[[ Recorded information, beginning ]]
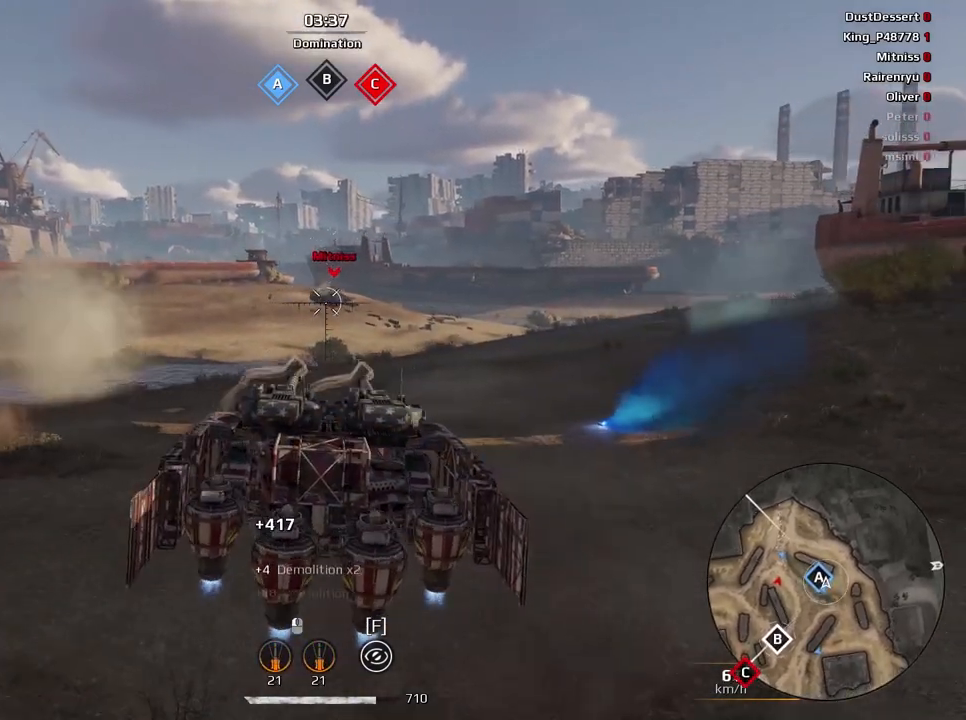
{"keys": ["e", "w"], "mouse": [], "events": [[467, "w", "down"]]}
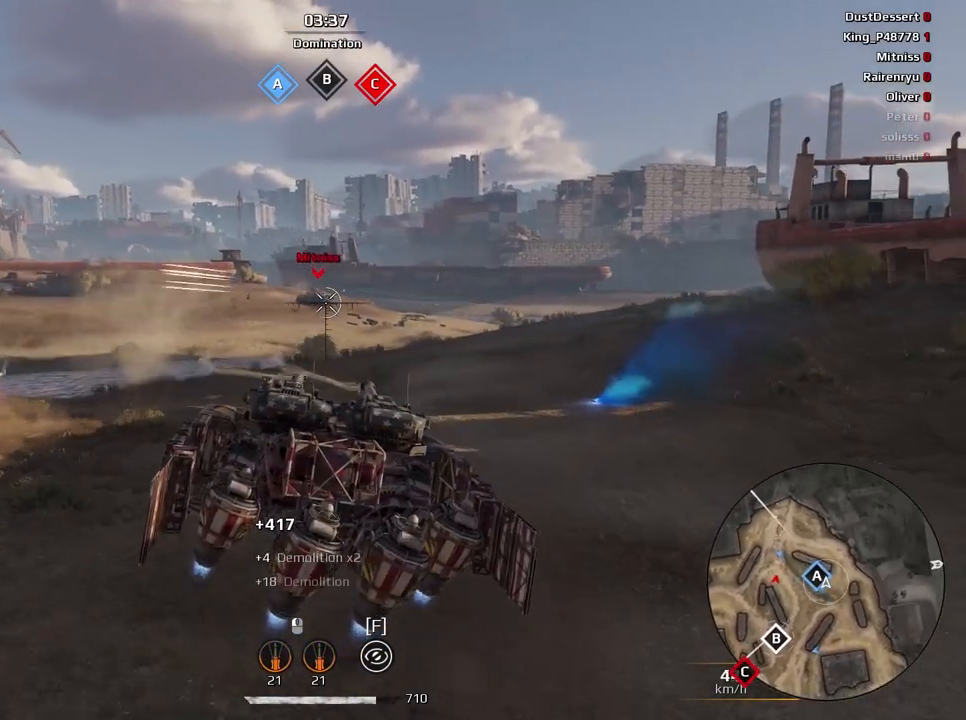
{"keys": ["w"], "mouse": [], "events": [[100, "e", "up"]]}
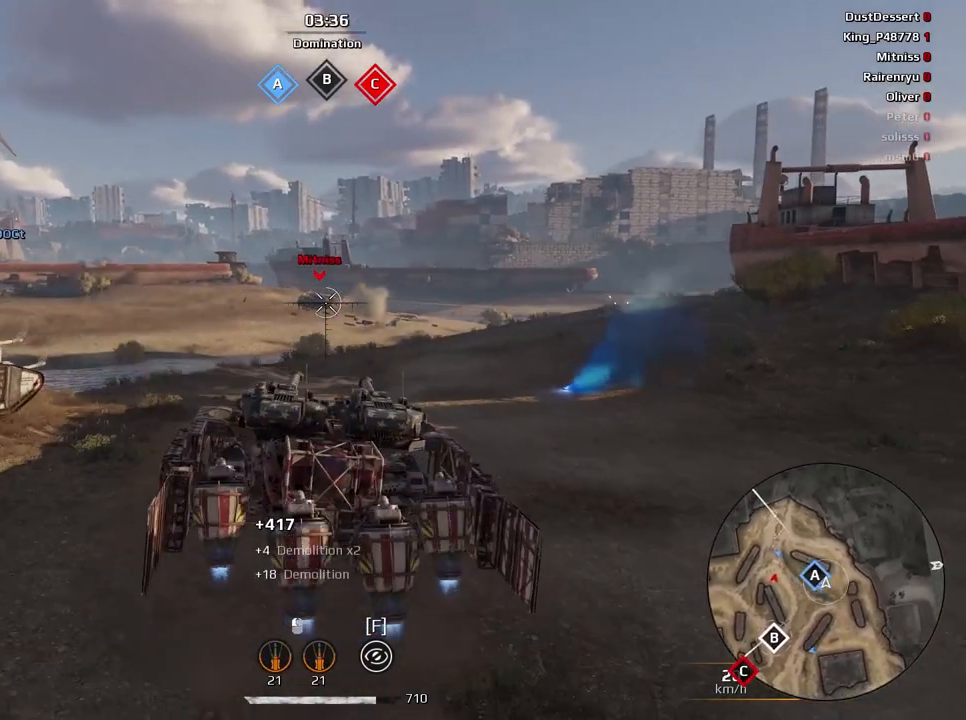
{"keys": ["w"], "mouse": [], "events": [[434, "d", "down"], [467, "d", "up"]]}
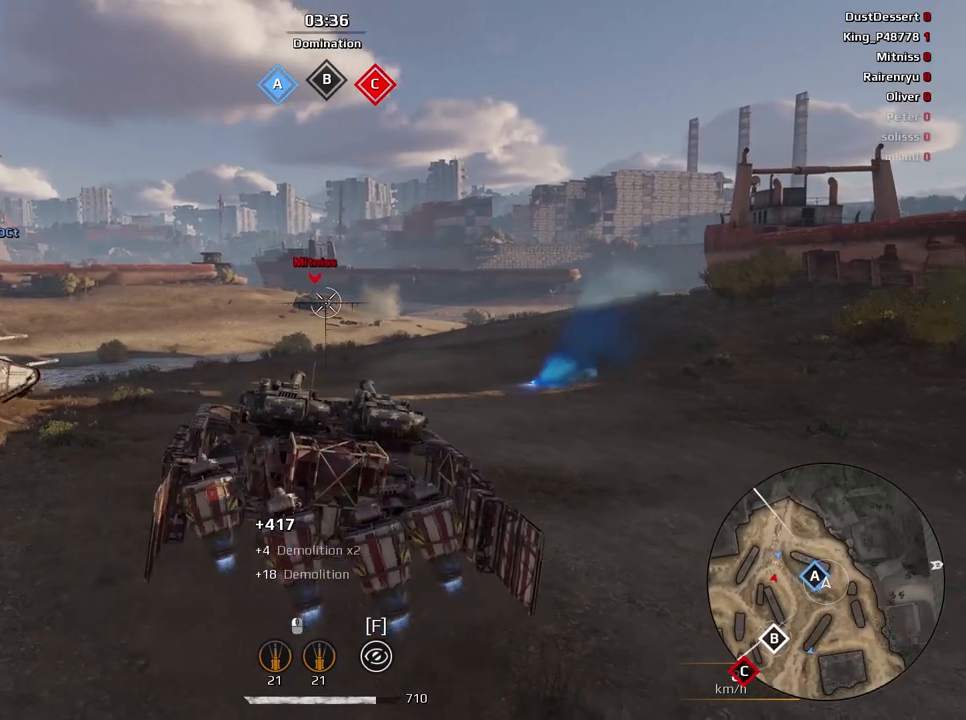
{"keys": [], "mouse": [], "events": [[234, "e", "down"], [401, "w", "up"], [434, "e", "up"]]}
[[ Recorded information, end ]]
- [Task directions]: Please retype the whole of the data precisely, omitting pictures.

- [Output for this exercise]:
{"keys": ["e", "w"], "mouse": [], "events": [[467, "w", "down"]]}
{"keys": ["w"], "mouse": [], "events": [[100, "e", "up"]]}
{"keys": ["w"], "mouse": [], "events": [[434, "d", "down"], [467, "d", "up"]]}
{"keys": [], "mouse": [], "events": [[234, "e", "down"], [401, "w", "up"], [434, "e", "up"]]}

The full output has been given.